Erin Boheme, Amanda Carr, Cher, Rosemary Clooney, Doris Day, Ella Fitzgerald, Ava Gardner, Bobbie Gentry, Billie Holiday, Rickie Lee Jones, Carole King, Eartha Kitt, Gladys Knight, Peggy Lee, The Lennon Sisters, Aimee Mann, Marilyn McCoo, Phyllis McGuire, The McGuire Sisters, Carmen McRae, Ethel Merman, Sinead O'Connor, Anita O'Day, Bonnie Raitt, Debbie Reynolds,Linda Ronstadt, Dinah Shore, Carole Sloane, Keely Smith, Yma Sumac, and Margaret Whiting, that's who!

06 March 2011

I was awake too early this morning, so I listened to...

..."The Sporting Life" on ESPN radio.

There was a segment on the golfer Erica Blasberg who committed suicide last May, part of which report included her suicide note.
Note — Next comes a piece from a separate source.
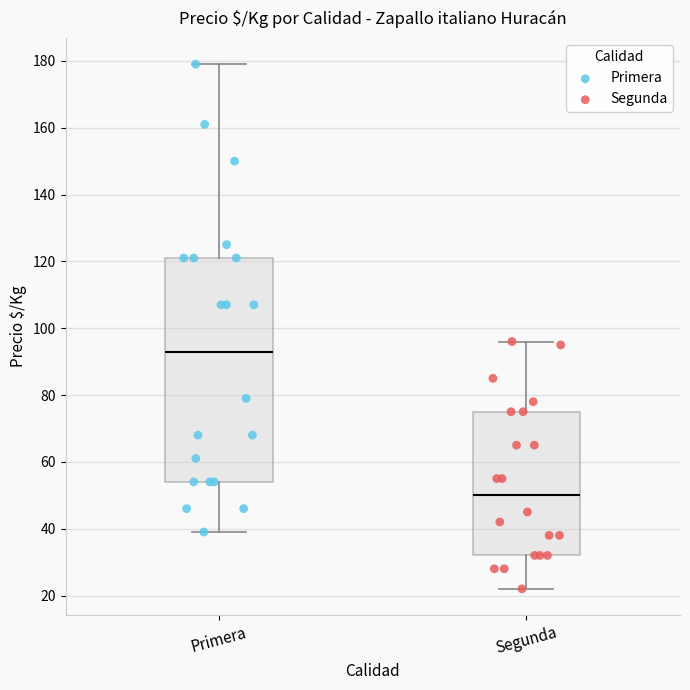

Reading left to right, read every box against the y-axis: the position of its median line, the range the box covers, and the ends of its whiskers. The values are not printed on the chart, so give them approximately, as read against the axis.

Primera: median 94, box 54 to 122, whiskers 40 to 180
Segunda: median 50, box 32 to 76, whiskers 22 to 96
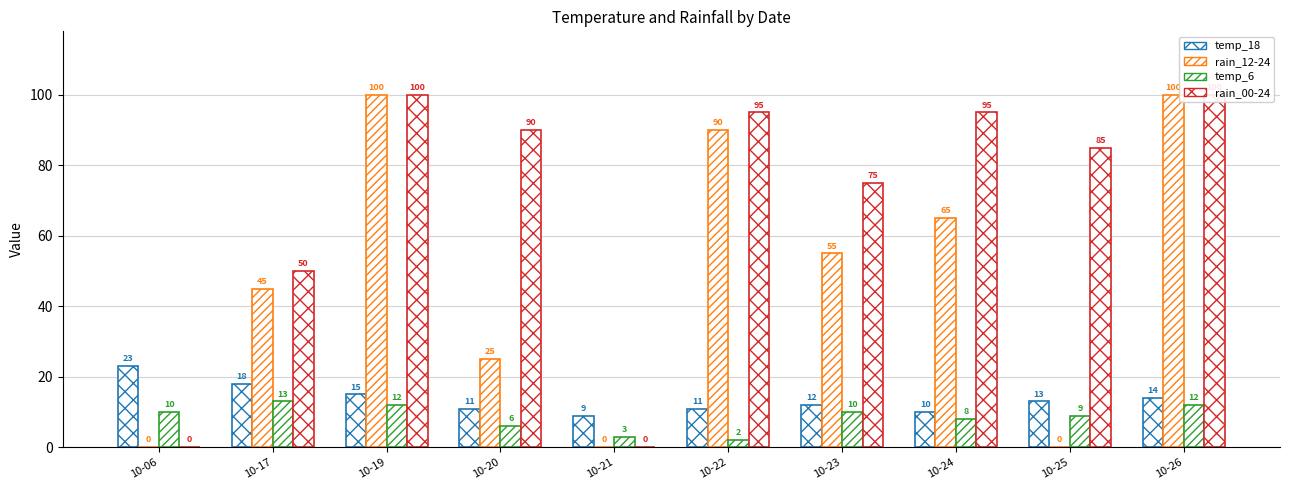

The rain_12-24 series shows 0 at 10-21. True or false?

True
Aside from the waste of a life cut short, what struck me, as I listened, -- as a teacher of writing -- is that I can't remember coming across a suicide note (in newspaper stories or other news reports...luckily never firsthand!) that was poorly written (i.e., that contained the kind of typical writing errors that plague most assignments/everyday writing/emails/blogs/tweets/facebook posts, et cetera). 

Now, one would think that, in many (most?) cases, people who are about to take their own lives are not in the best mindset to clearly state their thoughts and therefore would write the kinds of run-on or incomplete sentences or include dangling participles, misplaced modifiers, or instances of subject/verb non-agreement so rampant in writing everywhere else.... 

Then again, perhaps this is when people's thinking is indeed the clearest, and their written expression simply reflects that clarity.

Yet another possibility, of course, is that only those who have really thought such a serious course of action through write suicide notes ... or no one actually quotes poorly written ones.  (Remember, always place a comma between "Goodbye" and "cruel world.")

I'd wager there's a study about this being done (or that has been done) somewhere.

04 March 2011

One of the problems with being a pop star with a hit, I understand, is....

...that the star is stuck with that hit forever.

So, which one of the following hits would you be most able to stand singing for the rest of your professional life?

Remember, we're talking DECADES.

Joe Stanton's Sinatra poem!

Listen to Joe Stanton read his poem "For Sinatra In the Wee Small Hours" (with Frank accompanying him in the background!) at the end of this this interview with him from Hawaii Public Radio. 

The poem is included in my anthology "Sinatra But Buddy I'm A Kind of Poem" (Entasis Press, 2008).

03 March 2011

Older daughter's been listening to the film soundtrack of...

...Stephen Sondheim's Sweeney Todd starring Johnny Depp, and then it dawned on me what Mr. Depp's doing throughout is, essentially, an imitation of Anthony Newley!